The right is growing in Austria
Austria's Freedom Party (FPÖ) will certainly use the tailwind from the presidential election to try to expand its power. Norbert Hofer, the presidential candidate who lost in this round has already stated his intention of running for chancellor; in other words, the head of government in Austria. The next parliamentary elections are in 2018 and, in the meantime, the FPÖ will use its position as the third largest power in parliament to turn up the pressure on the other two previously big parties, the SPÖ and ÖVP. Public opinion polls likewise have the Freedom Party ahead. It has become an acceptable group and is viewed as a capable coalition partner.
The just recently inaugurated chancellor - Social Democrat Christian Kern - was only sworn in a few days before the election. He's expected to now experience a load of opposition, with political experts in Austria predicting early elections.
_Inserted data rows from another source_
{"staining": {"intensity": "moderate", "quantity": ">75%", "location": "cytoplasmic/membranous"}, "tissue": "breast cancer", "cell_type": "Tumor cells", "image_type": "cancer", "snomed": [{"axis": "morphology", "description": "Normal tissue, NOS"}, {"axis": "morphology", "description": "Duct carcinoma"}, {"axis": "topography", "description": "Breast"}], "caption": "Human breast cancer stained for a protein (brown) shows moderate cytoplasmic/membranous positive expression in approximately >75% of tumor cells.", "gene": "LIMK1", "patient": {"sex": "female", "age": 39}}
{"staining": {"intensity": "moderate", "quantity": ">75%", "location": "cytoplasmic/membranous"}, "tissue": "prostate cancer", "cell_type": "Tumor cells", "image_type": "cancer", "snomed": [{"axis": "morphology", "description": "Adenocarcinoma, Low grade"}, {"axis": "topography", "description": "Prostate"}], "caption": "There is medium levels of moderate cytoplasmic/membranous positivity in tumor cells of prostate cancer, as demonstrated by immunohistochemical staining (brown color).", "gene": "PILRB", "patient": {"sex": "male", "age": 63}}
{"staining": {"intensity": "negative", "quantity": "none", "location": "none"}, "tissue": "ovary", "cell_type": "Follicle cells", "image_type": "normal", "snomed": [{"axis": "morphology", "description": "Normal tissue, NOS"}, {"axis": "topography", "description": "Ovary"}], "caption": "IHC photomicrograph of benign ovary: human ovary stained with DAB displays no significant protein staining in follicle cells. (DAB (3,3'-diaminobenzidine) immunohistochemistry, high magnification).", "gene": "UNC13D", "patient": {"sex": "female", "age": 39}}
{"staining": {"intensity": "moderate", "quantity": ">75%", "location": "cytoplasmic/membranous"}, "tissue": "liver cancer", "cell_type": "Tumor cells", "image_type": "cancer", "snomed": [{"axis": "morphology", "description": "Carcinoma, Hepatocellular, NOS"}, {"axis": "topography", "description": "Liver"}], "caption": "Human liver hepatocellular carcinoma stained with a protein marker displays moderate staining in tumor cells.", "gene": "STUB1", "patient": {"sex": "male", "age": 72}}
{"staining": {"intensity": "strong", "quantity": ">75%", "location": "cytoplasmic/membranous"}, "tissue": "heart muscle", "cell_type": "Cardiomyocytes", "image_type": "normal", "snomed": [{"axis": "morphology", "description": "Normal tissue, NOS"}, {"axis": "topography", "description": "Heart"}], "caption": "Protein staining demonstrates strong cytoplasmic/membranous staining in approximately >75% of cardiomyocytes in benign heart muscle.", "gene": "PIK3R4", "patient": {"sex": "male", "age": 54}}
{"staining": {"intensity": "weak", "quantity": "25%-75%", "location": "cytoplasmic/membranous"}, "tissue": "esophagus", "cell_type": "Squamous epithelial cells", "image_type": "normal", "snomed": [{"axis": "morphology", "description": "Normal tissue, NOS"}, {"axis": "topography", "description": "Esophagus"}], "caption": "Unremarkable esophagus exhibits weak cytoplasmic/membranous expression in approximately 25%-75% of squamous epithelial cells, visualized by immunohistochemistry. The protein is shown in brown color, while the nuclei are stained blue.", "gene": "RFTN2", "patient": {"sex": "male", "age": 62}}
Norbert Hofer, who had presented himself in recent weeks as a moderate, but who has close connections within right-wing extremist circles, has promised a system change. As president he wanted to establish a more direct democracy and remove the established grand coalition of Social Democrats and conservatives. It won't come that far. Alexander Van der Bellen isn't quite so radical, he, too, has promised changes, as fas as his new position allows.
A warning for Europe
The European Union and its institutions in Brussels can take a deep breath for the time being. Attacks against its integrity will, for now, not be coming down from the Hofburg, the seat of the Austrian president. Van der Bellen is actually for more of Europe, not less, and he is against the closure of borders when it comes to refugee policies. He is himself a child of migrants. The tight election in Austria allows time for a quick break but it is not a change in the tide.
The trend in the EU is clearly showing itself to be a division between right-wing and left-wing, populism and re-nationalization. In Finland, right-wing populists are a part of the government. In Poland and Hungary they are the heads of government. Slovakia and Greece have left-wing EU-skeptical populist governments. In Italy, the "Five Star" left-wing populist movement is the third-strongest in parliament. In France, Socialists and the center-right are being confronted with an ever-strengthening right-wing populist National Front; Marine Le Pen will certainly make a run for president in the coming year. In Germany, the nationalistic Alternative for Germany, with its EU-critical, anti-immigration and anti-Islam agenda, is growing. And the list goes on.
The currently governing parties which support the EU have yet to find a means to remedy this trend. The drama in Austria is a last warning.
If the populist right in Austria had won, that would have added more fuel to the "Brexit" fire burning in Great Britain at a time when they are soon go to the polls to decide whether or not the United Kingdom should remain in the EU. British populists have achieved something that the right and left extremists on the continent could only dream of doing: They have brought the possibility of leaving the EU within reach. The results could be just as razor thin in Great Britain as they were in Austria. Europe is changing; it's crumbling from within. Who can stop these fatal developments?